Пи этом он окинул нас взглядом, который мне сразу не понравился. Так смотрят на комара, которого прихлопнул и секунду разглядываешь в ладони, прежде чем отряхнуть руки.
— Еще живые? — с лёгкой досадой спросил он, потом снисходительно улыбнулся, — Ну, молодцы, что продержались. Где сержант?
— Я, — тут же отозвался Контуженный. — Гвардии сержант Грозный. Утренний огненный маг, воинской специализации. С кем имею честь?
— Гвардии капитан Сушко, вечерний маг рода Стрелецких, — представился офицер, протягивая сержанту руку с видимым недовольством, — Благодарю за проявленную доблесть, но теперь этим Вертуном занимается род Стрелецких! Доложите обстановку, сержант.
— Поднимитесь и сами все увидите, — Контуженный печально усмехнулся. — Предварительные потери батальона по меньшей мере шестьдесят процентов в первой роте и сорок процентов во второй. Вон там опорник первой роты, проломили в первых же волнах. Был замечен и ликвидирован один Левиафан, с помощью крупнокалиберных минометов, так что… Да тут полная мясорубка, господин капитан.
— Гвардии капитан, — поправил его Сушко и чуть расправил грудь, намекая, что на параде там могут висеть и ордена, — Теперь могу поздравить, гвардии сержант, вы можете выдохнуть спокойно… Кавалерия прибыла! Со мною полтора десятка дневных магов, три десятка утренних, а также почти две сотни солдат. Уж как-нибудь, да закрепимся. Сейчас мы вас сменим на позициях, отобьем рубежи, и можете эвакуировать раненых.
— Никак нет, — прорычал Контуженный, чувствуя, чем запахло, — Господин гвардии капитан, есть санитарный взвод, пусть он и занимается, а мы еще повоюем! У нас есть боеприпасы, да и вам, что, десять пулеметных точек лишние будут⁈ Если мы уйдем, то со своим оружием. Хрен вам, а не пулеметы!

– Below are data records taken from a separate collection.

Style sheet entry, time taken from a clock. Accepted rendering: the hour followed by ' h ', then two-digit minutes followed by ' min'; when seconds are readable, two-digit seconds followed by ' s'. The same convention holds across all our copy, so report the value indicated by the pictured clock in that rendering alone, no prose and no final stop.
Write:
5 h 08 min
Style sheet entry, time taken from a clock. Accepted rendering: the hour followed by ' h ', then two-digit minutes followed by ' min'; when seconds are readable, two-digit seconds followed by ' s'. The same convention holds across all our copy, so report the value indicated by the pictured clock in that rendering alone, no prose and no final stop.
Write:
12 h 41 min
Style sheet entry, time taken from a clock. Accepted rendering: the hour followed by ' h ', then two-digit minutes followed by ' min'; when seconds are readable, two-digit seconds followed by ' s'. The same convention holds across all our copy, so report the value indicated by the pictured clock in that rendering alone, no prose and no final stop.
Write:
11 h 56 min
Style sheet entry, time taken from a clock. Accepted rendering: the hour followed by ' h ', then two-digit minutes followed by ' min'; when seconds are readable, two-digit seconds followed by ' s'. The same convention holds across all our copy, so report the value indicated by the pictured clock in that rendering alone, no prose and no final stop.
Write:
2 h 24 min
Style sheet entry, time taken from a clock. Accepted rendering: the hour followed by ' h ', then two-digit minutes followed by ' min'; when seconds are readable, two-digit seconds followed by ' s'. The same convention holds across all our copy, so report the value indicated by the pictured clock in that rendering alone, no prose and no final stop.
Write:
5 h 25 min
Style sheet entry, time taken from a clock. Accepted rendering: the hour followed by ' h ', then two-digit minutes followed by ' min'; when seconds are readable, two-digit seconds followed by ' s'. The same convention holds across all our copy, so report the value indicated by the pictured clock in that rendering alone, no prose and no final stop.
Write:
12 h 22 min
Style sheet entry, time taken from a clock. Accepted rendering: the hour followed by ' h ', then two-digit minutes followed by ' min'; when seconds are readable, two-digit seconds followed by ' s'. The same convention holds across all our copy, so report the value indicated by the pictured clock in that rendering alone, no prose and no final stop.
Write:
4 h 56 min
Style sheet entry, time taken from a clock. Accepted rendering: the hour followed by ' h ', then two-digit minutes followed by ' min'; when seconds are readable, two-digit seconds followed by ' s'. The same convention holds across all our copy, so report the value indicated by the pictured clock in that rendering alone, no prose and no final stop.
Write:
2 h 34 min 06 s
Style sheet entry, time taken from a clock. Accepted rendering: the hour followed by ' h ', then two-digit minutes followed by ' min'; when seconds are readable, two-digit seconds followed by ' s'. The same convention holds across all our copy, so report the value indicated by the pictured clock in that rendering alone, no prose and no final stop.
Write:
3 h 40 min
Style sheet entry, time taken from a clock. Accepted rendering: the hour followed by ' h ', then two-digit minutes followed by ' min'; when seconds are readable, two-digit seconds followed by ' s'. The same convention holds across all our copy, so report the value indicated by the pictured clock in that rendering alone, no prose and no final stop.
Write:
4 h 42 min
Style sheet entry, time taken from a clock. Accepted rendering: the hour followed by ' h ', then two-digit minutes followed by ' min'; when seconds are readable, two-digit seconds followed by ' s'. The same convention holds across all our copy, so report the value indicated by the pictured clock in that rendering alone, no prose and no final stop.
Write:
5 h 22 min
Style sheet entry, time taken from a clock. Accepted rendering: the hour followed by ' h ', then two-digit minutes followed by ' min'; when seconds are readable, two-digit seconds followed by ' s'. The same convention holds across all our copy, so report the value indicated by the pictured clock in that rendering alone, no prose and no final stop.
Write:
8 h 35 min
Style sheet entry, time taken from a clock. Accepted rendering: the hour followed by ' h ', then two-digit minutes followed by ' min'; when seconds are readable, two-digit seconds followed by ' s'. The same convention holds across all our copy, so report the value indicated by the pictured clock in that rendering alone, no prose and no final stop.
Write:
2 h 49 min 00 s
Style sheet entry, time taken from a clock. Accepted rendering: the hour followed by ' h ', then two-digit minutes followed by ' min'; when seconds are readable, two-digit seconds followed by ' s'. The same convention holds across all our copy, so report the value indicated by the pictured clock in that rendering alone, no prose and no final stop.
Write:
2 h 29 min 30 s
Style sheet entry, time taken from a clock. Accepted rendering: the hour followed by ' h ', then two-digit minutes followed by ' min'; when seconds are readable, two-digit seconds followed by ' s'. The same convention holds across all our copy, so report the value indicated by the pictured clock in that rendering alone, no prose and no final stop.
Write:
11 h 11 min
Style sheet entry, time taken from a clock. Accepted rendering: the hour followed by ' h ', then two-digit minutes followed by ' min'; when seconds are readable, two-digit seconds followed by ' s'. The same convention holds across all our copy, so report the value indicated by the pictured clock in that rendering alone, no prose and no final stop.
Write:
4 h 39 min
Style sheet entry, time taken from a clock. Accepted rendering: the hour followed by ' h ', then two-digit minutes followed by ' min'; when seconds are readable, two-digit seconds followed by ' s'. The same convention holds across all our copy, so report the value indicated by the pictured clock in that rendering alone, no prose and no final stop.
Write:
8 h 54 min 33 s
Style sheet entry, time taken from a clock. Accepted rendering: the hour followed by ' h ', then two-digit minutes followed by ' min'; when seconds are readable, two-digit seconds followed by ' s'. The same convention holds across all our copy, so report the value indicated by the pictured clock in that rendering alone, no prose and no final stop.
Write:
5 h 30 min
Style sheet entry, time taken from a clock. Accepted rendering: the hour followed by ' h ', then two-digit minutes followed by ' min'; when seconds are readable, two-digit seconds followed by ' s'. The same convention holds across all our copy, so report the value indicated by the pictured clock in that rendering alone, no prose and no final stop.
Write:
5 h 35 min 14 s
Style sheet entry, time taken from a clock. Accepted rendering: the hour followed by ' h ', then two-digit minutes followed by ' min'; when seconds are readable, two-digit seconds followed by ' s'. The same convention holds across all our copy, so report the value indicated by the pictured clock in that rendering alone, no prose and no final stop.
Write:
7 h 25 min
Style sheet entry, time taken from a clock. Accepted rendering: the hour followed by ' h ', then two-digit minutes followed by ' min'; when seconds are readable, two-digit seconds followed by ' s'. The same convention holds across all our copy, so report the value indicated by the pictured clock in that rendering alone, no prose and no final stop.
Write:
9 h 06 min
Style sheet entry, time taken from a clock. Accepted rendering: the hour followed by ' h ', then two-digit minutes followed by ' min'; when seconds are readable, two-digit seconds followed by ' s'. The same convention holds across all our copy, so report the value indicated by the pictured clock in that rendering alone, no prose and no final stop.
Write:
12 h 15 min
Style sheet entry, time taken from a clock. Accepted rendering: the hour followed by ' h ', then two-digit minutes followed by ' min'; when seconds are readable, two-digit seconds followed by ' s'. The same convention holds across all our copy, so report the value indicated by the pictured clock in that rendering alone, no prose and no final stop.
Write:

— Пусть так и будет, — с небрежной ухмылкой ответил вечерний маг.
Достав небольшой приемник с зеленоватым камнем на корпусе, он принялся кого-то вызывать, в то время как наш сержант запросил у связиста командира батальона.
Я лишь тяжело вздохнул, заправляя очередную ленту в пулемет. Даже сейчас, в боевой обстановке, армейцы собачились со знатью и аристократией. Впрочем, мгновение спустя с лёгким стыдом я понял, что мне на это плевать…
Главное, что в этот раз я выжил! Страшно представить, что со мной стало бы, окажись я с остальными там внизу, в окопах.
К горлу подступил ком… А кроме нас с Максом, выжил ли хоть кто-то из нашего отделения?
Вот новоявленный «спаситель» закончил разговор по своему аппарату и повернулся к нам. У меня сразу ёкнуло, как говорят, «в нижней чакре». Кажется, склока между ним и Контуженным неожиданно приняла новый оборот, и для нас еще не все закончилось.
— Господин гвардии сержант, — капитан улыбнулся милой улыбкой, от этого показавшейся в разы противнее, и участливым голосом отчеканил, — Мне кажется, вам пора смещаться на более ближние рубежи, поскольку остатки вашего батальона должны занять передовые окопы.